Drug addiction not only causes various health problems but also abolishes negative emotions, such as pain. This could even shut off defense mechanisms. Even while considering genetic causes for addiction, one must admit it is usually caused by a combination of both external and internal stimuli. Can a person be pre-disposed to addiction? Yes. But, environmental and emotional stimuli may act as a catalyst towards the state of actual substance addiction.

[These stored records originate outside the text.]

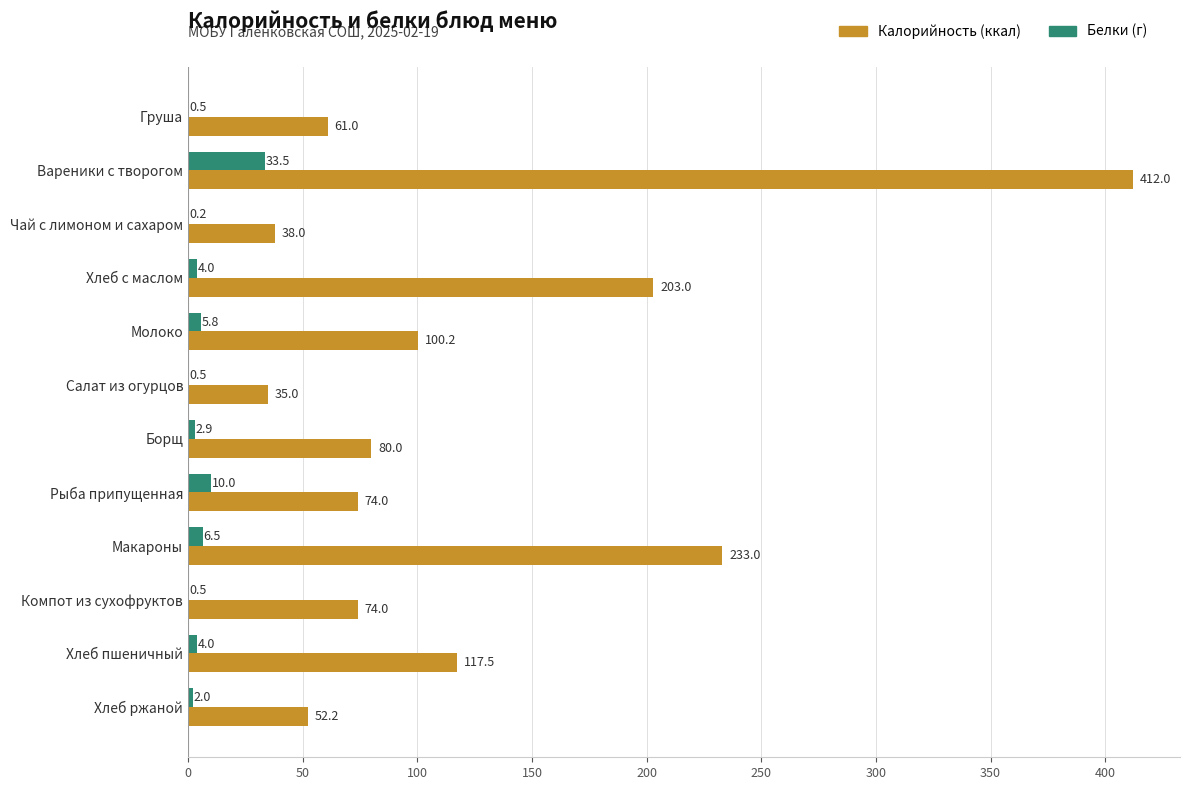

What is the maximum value shown in the chart?

412.0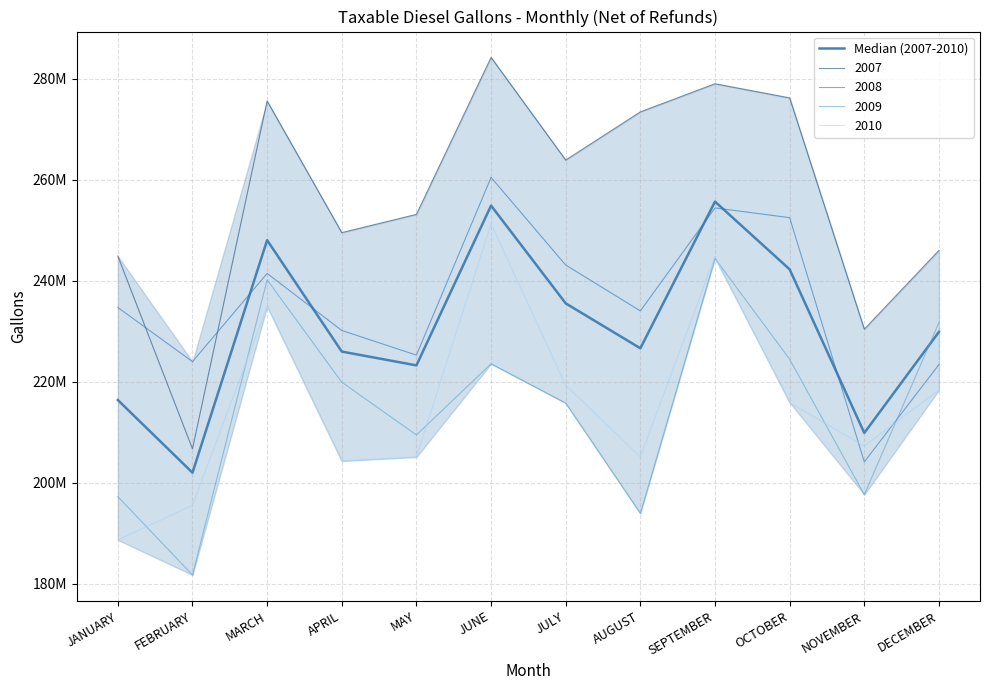

What is the sum of all values?

2770265380.8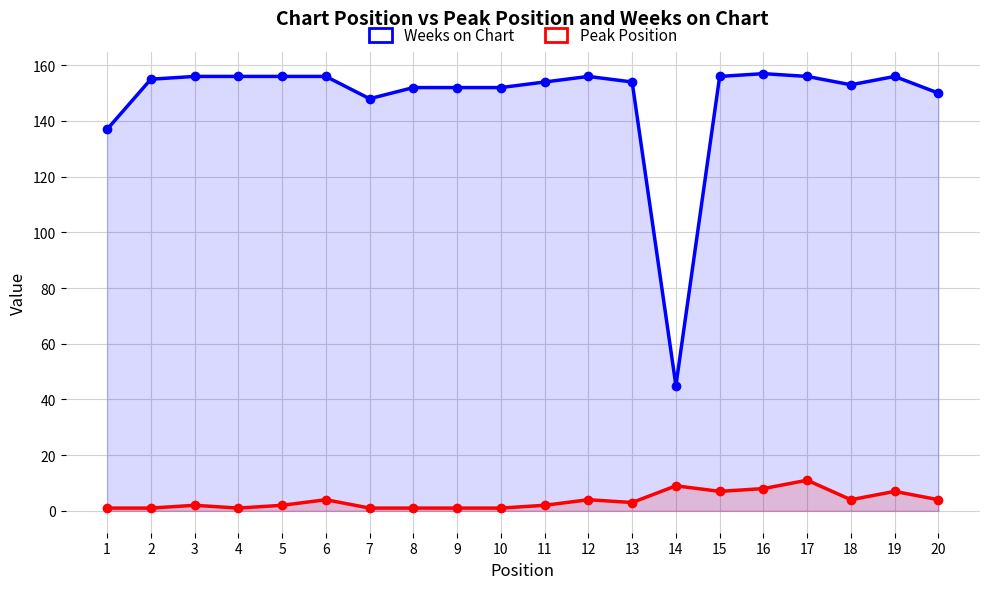

True or false: Weeks on Chart and Peak Position intersect in this chart.

False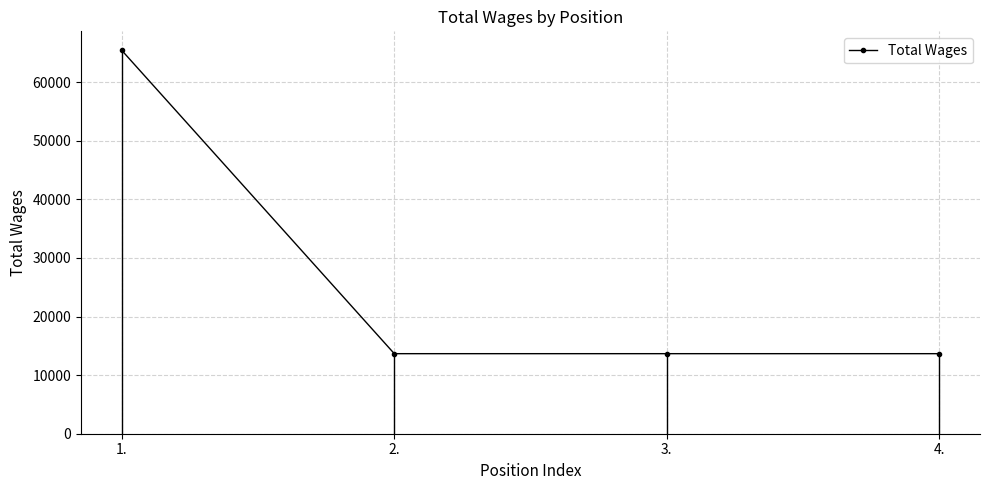

Is it true that the value at 1. is 65420?

True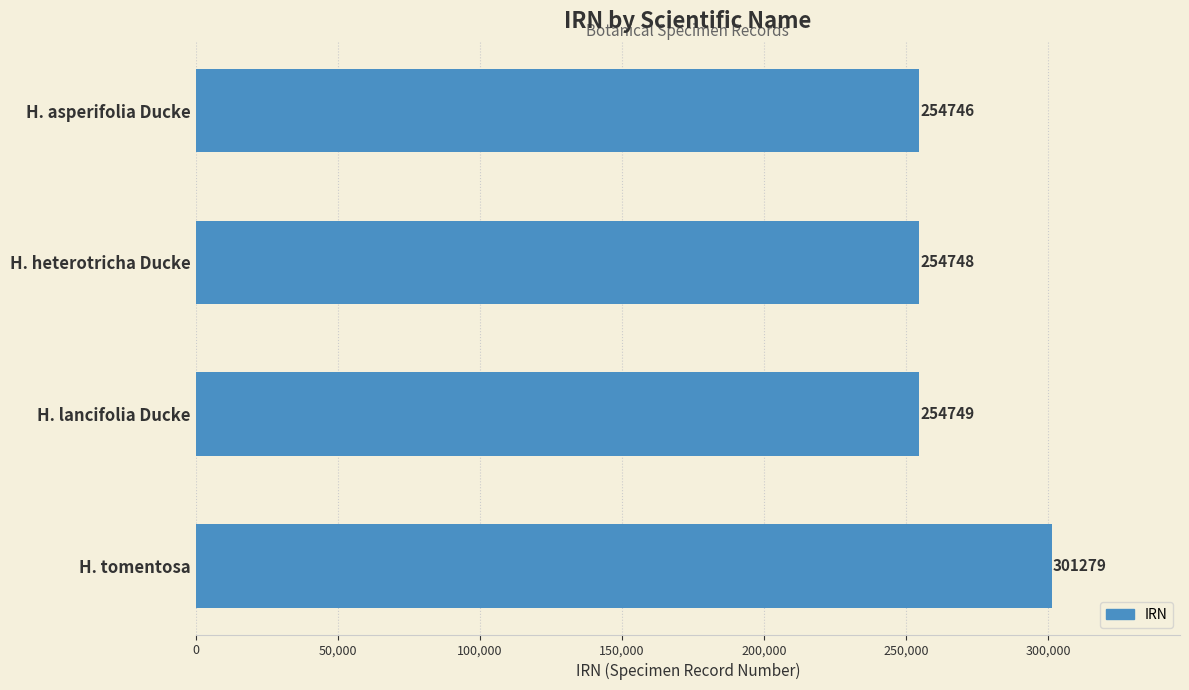

The value at H. asperifolia Ducke is 254746. True or false?

True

The human brain is most likely motivated by a reward system; thus, an initial "like" for a substance leads to the insatiable "want" that correlates with abuse. Saah reports, "Although there has been a distinction made between a possibility of a reward-based abuse and a salience-based abuse (craving in which stimuli reinforces itself)*, it may be possible to see a combined effort of the two proposed systems working towards eventual drug addiction." (Tammy Saah, "The Evolutionary Origins and Significance of Drug Addiction," Harm Reduction, June 29 2005)

* For example, anti-drug agencies previously used posters with images of drug paraphernalia as an attempt to show the dangers of drug use. However, such posters are no longer used because of the effects of incentive salience in causing relapse upon sight of the stimuli illustrated in the posters.